SILICON TALLY

By: Stuart White 30-01-2023

Earlier this week tech giant Google announced that it was laying off 12,000 workers, or about 6 per cent of its workforce, becoming the latest such company to trim staff as the economic boom that the industry rode during the COVID-19 pandemic peters out.   Alphabet CEO Sundar Pichai, the parent company of Google, informed staff at the Silicon Valley giant about the cuts in an email that was also posted on the company’s news blog.

“Over the past two years we’ve seen periods of dramatic growth,” Pichai wrote. “To match and fuel that growth, we hired for a different economic reality than the one we face today…The layoffs reflect a “rigorous review” carried out by Google of its operations.  The jobs being eliminated “cut across Alphabet, product areas, functions, levels and regions,” Pichai went on, saying he was “deeply sorry” for the layoffs.

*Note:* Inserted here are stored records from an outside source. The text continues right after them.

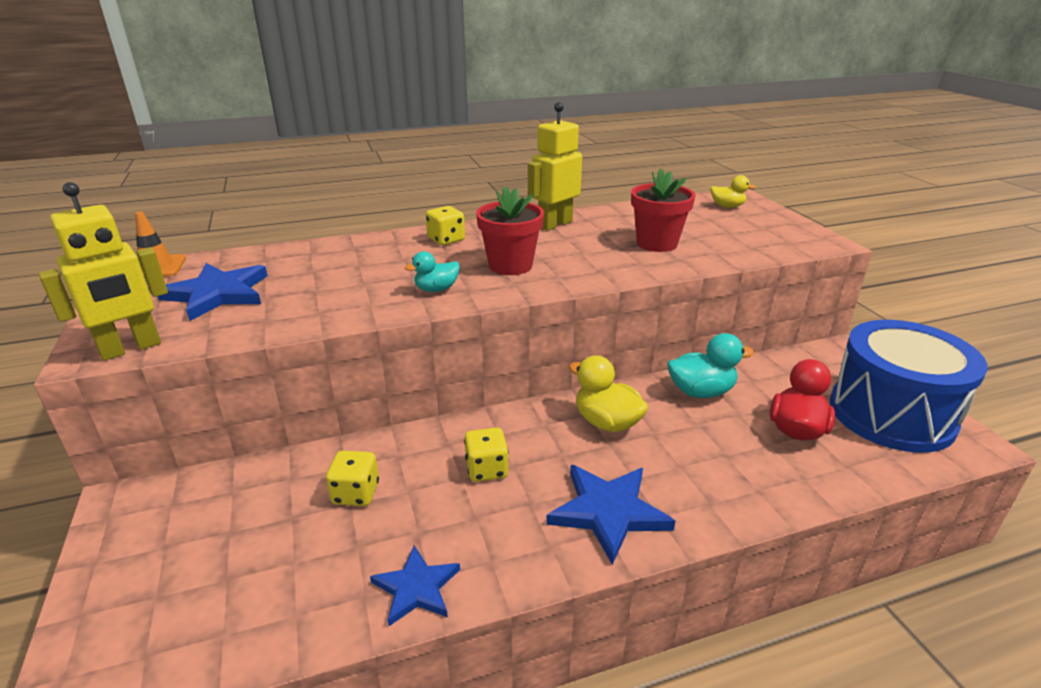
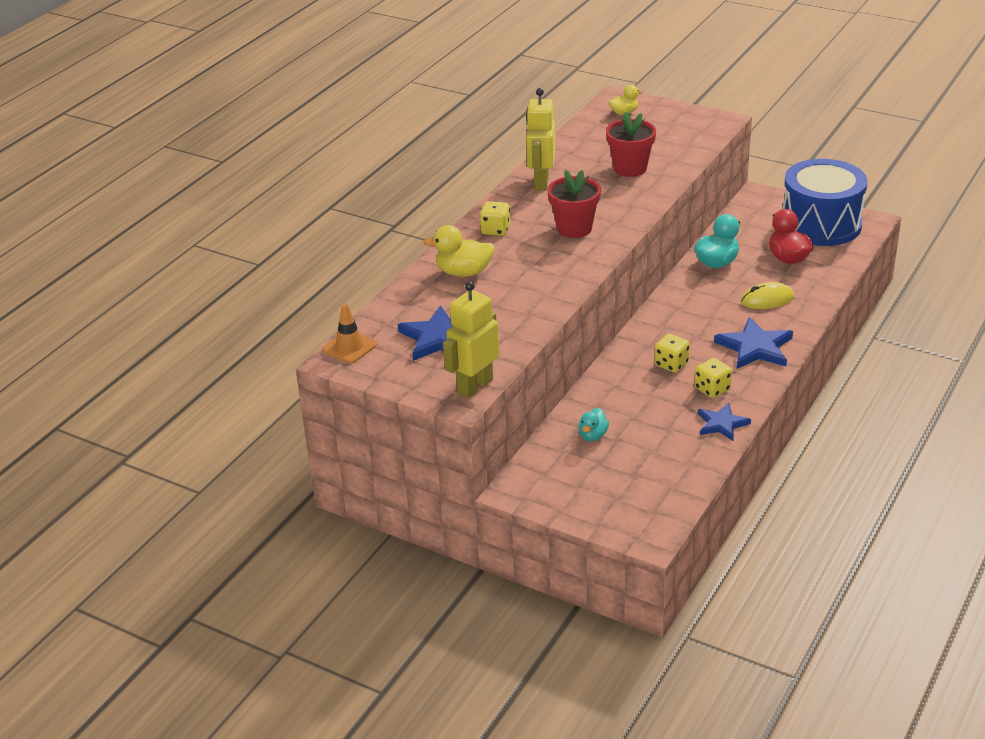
camera: 40 degrees left, 5 degrees up
(131, 348) = (474, 386): yellow robot -> yellow robot turned 150 degrees counterclockwise
(356, 493) = (627, 412): yellow dice -> yellow dice (712, 389)
(436, 289) = (563, 266): turquoise duck -> turquoise duck (592, 435)
(606, 422) = (693, 307): yellow duck -> yellow duck (463, 272)
(705, 462) = (767, 299): none -> yellow mouse

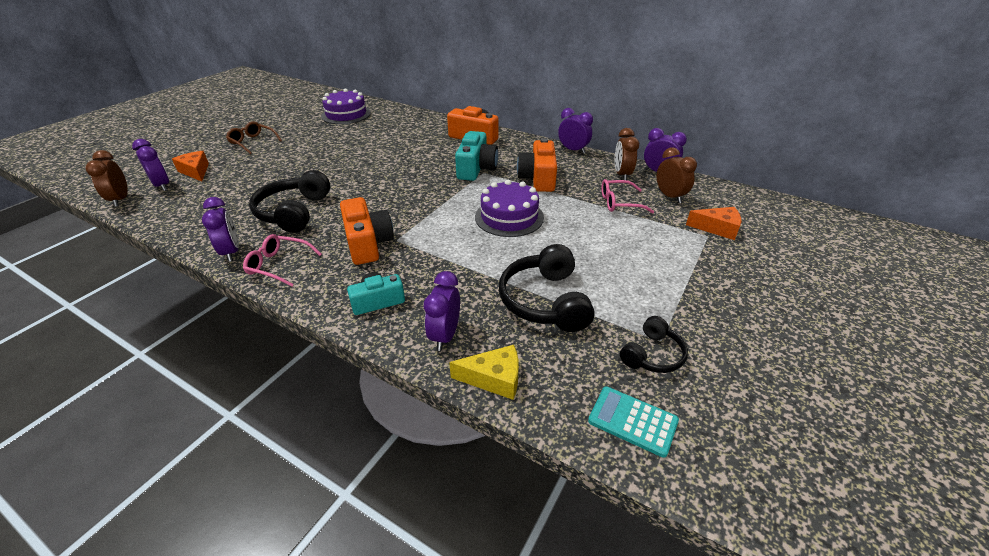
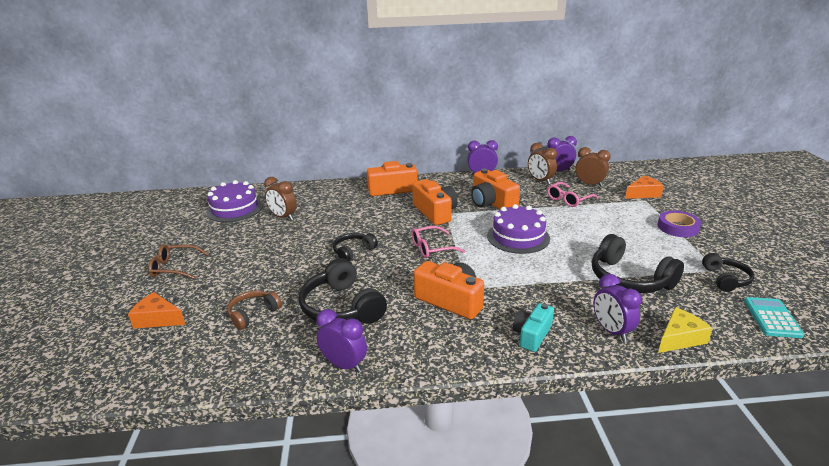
camera: 35 degrees left, 10 degrees down
(120, 200) = (112, 384): brown clock -> brown clock (283, 217)
(162, 186) = (142, 348): purple clock -> none
(242, 192) = (253, 314): none -> brown headphones
(279, 265) = (408, 352): pink glasses -> pink glasses (432, 248)
(366, 175) = (353, 251): none -> black headphones
(476, 168) = (435, 212): turquoise camera -> orange camera
(632, 421) = (772, 318): turquoise calculator -> turquoise calculator turned 105 degrees clockwise
(694, 278) = (678, 227): none -> purple tape

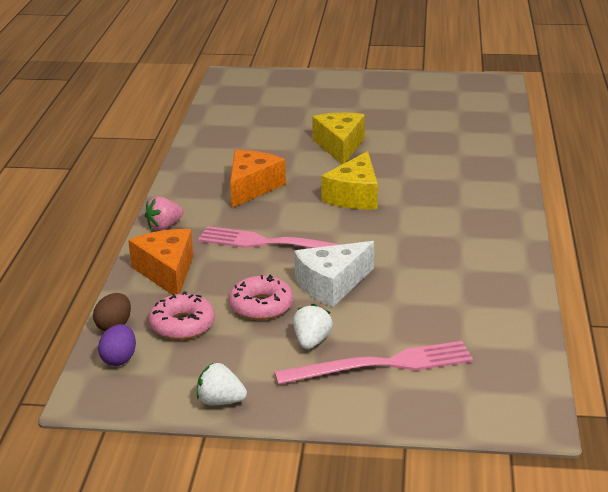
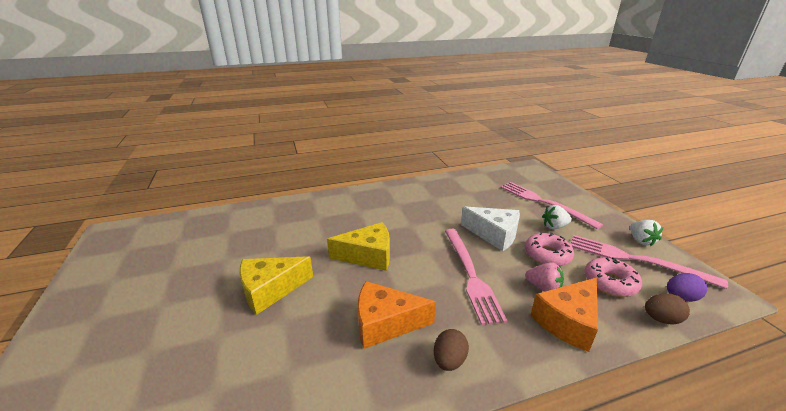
camera: 115 degrees left, 0 degrees up
(164, 226) = (505, 362): pink strawberry -> pink strawberry (543, 287)
(190, 204) = (449, 360): none -> brown egg
(194, 369) = (635, 260): none -> pink fork

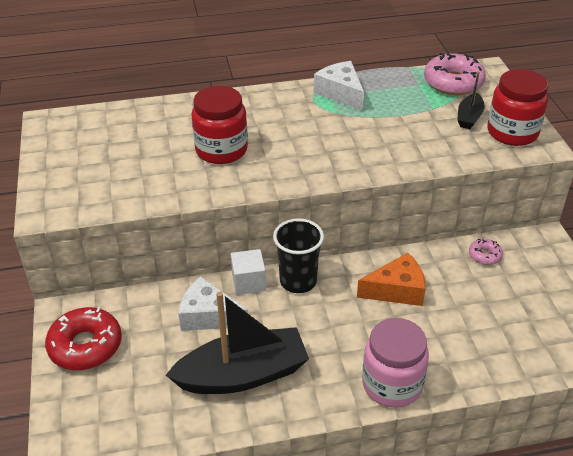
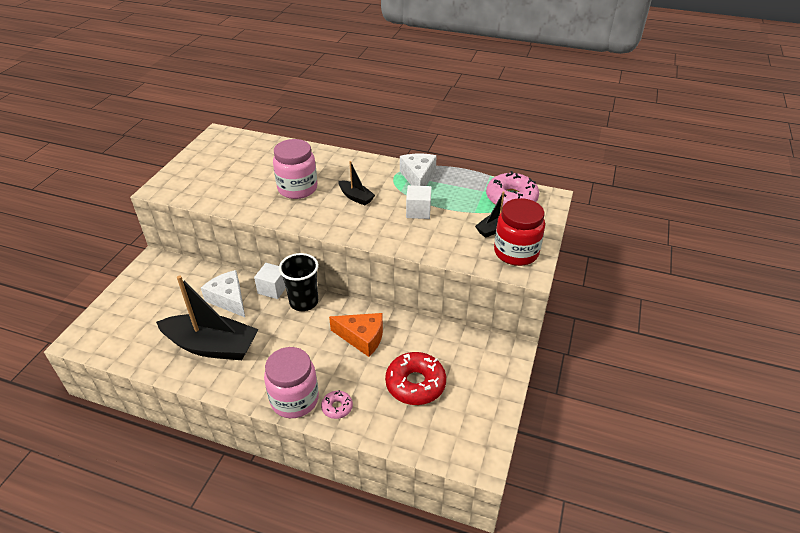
camera: 30 degrees right, 0 degrees up
(85, 346) = (146, 285): red donut -> red donut (415, 384)
(221, 150) = (297, 188): red jar -> pink jar
(298, 136) = (356, 197): none -> black boat
(378, 127) = (418, 211): none -> white cube
(484, 255) = (450, 342): pink donut -> pink donut (337, 407)

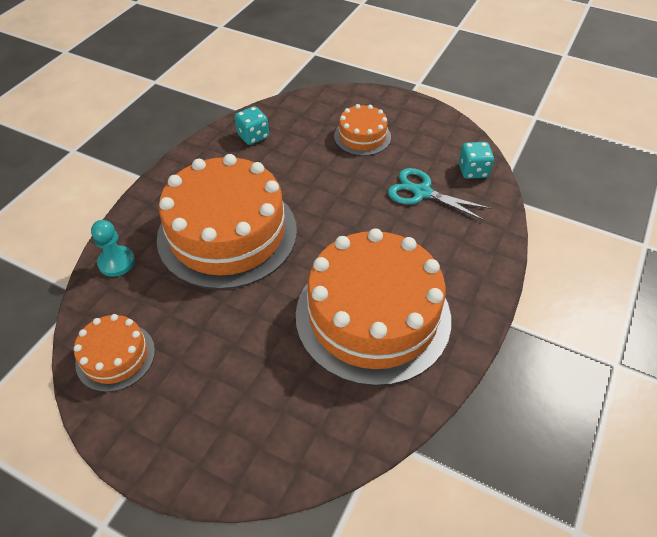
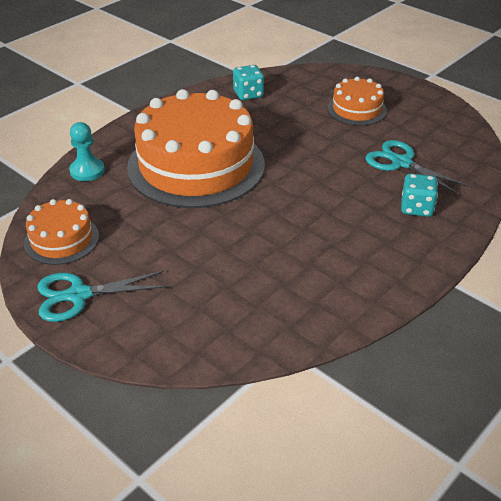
camera: 15 degrees right, 10 degrees down
(155, 424) = (79, 295): none -> turquoise scissors
(373, 315) = (313, 252): orange cake -> none
(473, 171) = (463, 153): turquoise dice -> turquoise dice (416, 208)

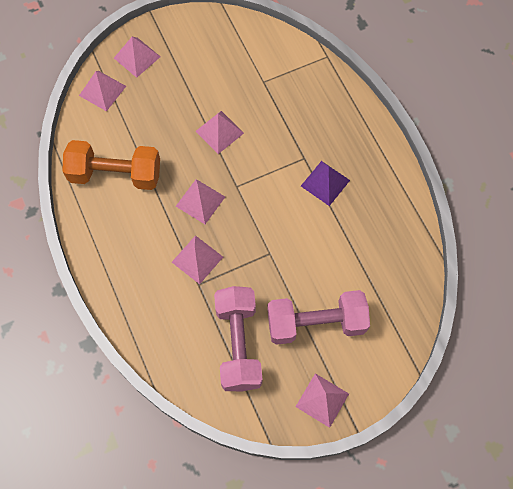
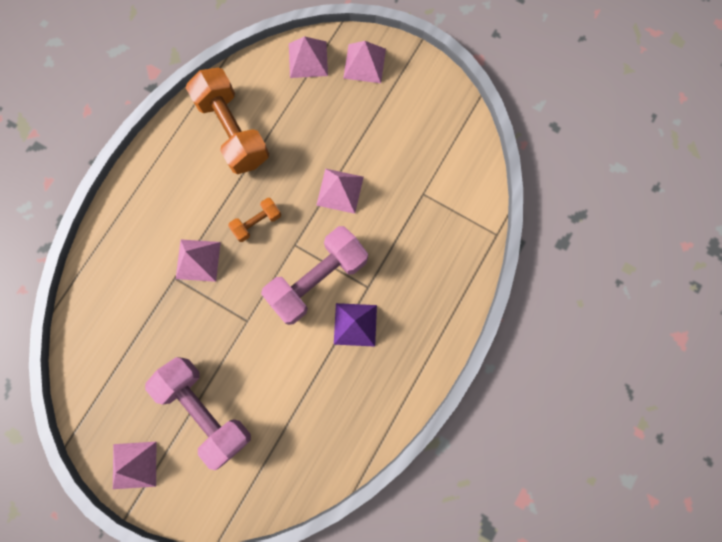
camera: 55 degrees right, 10 degrees up
(200, 201) = (257, 223): pink pyramid -> orange dumbbell
(238, 344) = (140, 352): pink dumbbell -> pink dumbbell (317, 279)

Pichai further said that Google, founded around a quarter of a century ago, was “bound to go through difficult economic cycles…These are important moments to sharpen our focus, reengineer our cost base, and direct our talent and capital to our highest priorities,” he wrote.  There will be job cuts in the U.S. and in other unspecified countries, according to Pichai’s letter.

Google took on a large number of additional staff during the Pandemic, owing to the increase in online activity as companies all round the world shifted their working practices to remote and online as staff were forced to work from home.  Regulatory filings indicate that Google’s workforce swelled from 119,000 at the end of 2019 to 187,000 people by late last year.  However the cuts were clearly unexpected; one fired employee described how she frantically emailed her boss before she was frozen out of the internal system to see what was going on, only to find that her manager was in exactly the same boat.

Several other tech companies also expanded for the same reason and are now facing the same issue of over-staffing.  Just this week, Microsoft announced 10,000 job cuts, or nearly 5 per cent of its workforce. Amazon said this month its cutting 18,000 jobs, although that’s a fraction of its 1.5 million strong workforce, while business software maker Salesforce is laying off about 8,000 employees, or 10 per cent of the total. Last fall Facebook parent Meta announced it would shed 11,000 positions or 13 per cent of its workers and Elon Musk infamously made brutal redundancies at Twitter after acquiring the social media giant last year.  

The tech industry has been forced to freeze hiring and cut jobs ‘as the clock has struck midnight on hyper growth and digital advertising headwinds are on the horizon,’ Wedbush Securities analysts Dan Ives, Taz Koujalgi and John Katsingris wrote Friday.  ‘The stage is being set: tech names across the board are cutting costs to preserve margins and get leaner in the current economic climate’.

This month alone, there have been around 48,000 job cuts announced by major companies in the sector which must have remaining staff in a state of nervous tension, wondering if they might be next out of the door.

If you’re fortunate enough to have never having happened to you, it’s hard to imagine the devastation redundancy causes.  First off is the loss of self-esteem; even though most, if not all, of the current layoffs were probably not based on lack of incompetence or insufficient productivity but more likely most simply have been decided on the ‘last in, first out’ principle, that won’t matter to the victims; they will be carrying round a feeling of depressive inadequacy and loss of self-worth.  On top of that, there is the very real worry of keeping a roof over their heads and putting food on their and their families’ plates.  Some countries, such as the UK, have generous social welfare grants but in the US, the allowance is basic and short-lived.  In this instance Pichai has promised a generous severance package of a 16-week base payout plus an additional two weeks of pay for every year they spent with Google so they will be okay for 4 months but after that comes issue no. 3 which is trying to find alternative employment in a sector which is laying off, rather than taking on and in which your skill set exists; and fourth, though this is closely allied to point 1, there is the social humiliation of having to admit to family and friends that you have been ‘let go’.  Whatever euphemistic term with which you describe it, it amounts to the same thing – you’re out of a job.

I’m reminded of the very funny 2013 movie titled ‘The Internship’ in which two salesmen, played by Vince Vaughn and Owen Wilson, their own careers torpedoed by the digital era, decide to apply for internships with Google, a company no doubt delighted to show off their many employee benefits and new-age working environment, not to mention the accompanying advertising, for the organisation in the movie.  Once there they find themselves up against competing tech-savvy Gen-Zedders, two fish most definitely out of water.  If you haven’t already seen it – and you definitely should – I won’t give the ending away but a fresh view would now have to be tempered with the codicil of ‘how times change’.   Today, a sequel would probably have to have the title of ‘The Externship’, where incumbents vie to try and retain their place in the company!

But here’s the ultimate irony.  As those footloose former staffers seek alternative positions, you know the first thing they’ll all be doing - turning to the search engine formerly known as ‘their employer’ and typing in a job search.   Google fired them and now Google will have to help to re-hire them – poetic justice!